Your goal:
Each line below that holds the string "weak" counts once; report the total and nothing else.

*** Begin section ***

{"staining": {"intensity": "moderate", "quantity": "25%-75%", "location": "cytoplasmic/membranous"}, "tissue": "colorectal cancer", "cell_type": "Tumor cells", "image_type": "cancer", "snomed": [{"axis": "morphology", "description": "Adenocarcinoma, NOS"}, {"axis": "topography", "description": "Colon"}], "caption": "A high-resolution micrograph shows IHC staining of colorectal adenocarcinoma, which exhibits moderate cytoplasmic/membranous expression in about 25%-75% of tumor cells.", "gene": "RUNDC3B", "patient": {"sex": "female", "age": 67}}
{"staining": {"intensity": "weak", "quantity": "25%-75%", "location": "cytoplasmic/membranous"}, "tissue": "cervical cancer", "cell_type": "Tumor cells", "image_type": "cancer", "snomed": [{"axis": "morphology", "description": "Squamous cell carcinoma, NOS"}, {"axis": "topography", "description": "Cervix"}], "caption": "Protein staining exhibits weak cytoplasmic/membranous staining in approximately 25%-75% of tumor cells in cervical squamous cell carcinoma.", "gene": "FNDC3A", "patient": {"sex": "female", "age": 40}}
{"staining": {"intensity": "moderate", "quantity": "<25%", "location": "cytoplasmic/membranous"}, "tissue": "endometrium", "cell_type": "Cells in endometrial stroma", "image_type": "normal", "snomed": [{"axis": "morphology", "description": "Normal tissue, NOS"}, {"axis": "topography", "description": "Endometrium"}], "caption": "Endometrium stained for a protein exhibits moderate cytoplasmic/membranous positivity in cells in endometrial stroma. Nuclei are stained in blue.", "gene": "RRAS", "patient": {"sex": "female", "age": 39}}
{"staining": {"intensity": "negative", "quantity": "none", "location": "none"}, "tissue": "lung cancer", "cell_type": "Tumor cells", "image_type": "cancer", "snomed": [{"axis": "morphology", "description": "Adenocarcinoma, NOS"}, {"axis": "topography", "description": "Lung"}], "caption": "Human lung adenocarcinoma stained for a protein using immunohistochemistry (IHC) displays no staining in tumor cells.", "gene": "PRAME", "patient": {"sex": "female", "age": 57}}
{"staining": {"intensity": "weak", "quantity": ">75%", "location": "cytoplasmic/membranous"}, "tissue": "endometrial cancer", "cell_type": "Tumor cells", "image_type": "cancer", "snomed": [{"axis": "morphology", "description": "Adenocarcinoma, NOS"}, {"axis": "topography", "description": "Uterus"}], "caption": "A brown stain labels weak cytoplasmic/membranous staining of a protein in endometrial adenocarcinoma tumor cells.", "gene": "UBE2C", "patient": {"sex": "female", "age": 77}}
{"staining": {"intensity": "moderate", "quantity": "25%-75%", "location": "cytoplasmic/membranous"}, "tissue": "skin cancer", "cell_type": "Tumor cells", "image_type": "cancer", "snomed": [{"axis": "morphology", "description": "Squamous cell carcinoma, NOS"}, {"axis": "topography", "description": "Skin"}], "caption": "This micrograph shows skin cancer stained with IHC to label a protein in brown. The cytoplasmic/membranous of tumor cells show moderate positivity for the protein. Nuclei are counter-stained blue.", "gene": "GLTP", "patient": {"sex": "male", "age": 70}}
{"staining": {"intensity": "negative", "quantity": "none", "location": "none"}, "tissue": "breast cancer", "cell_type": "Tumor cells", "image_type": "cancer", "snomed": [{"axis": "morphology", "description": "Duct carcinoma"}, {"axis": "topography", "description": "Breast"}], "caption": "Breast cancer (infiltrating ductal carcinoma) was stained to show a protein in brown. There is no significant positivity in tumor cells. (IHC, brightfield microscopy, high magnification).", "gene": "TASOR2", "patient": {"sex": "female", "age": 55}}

*** End section ***

Written response:
2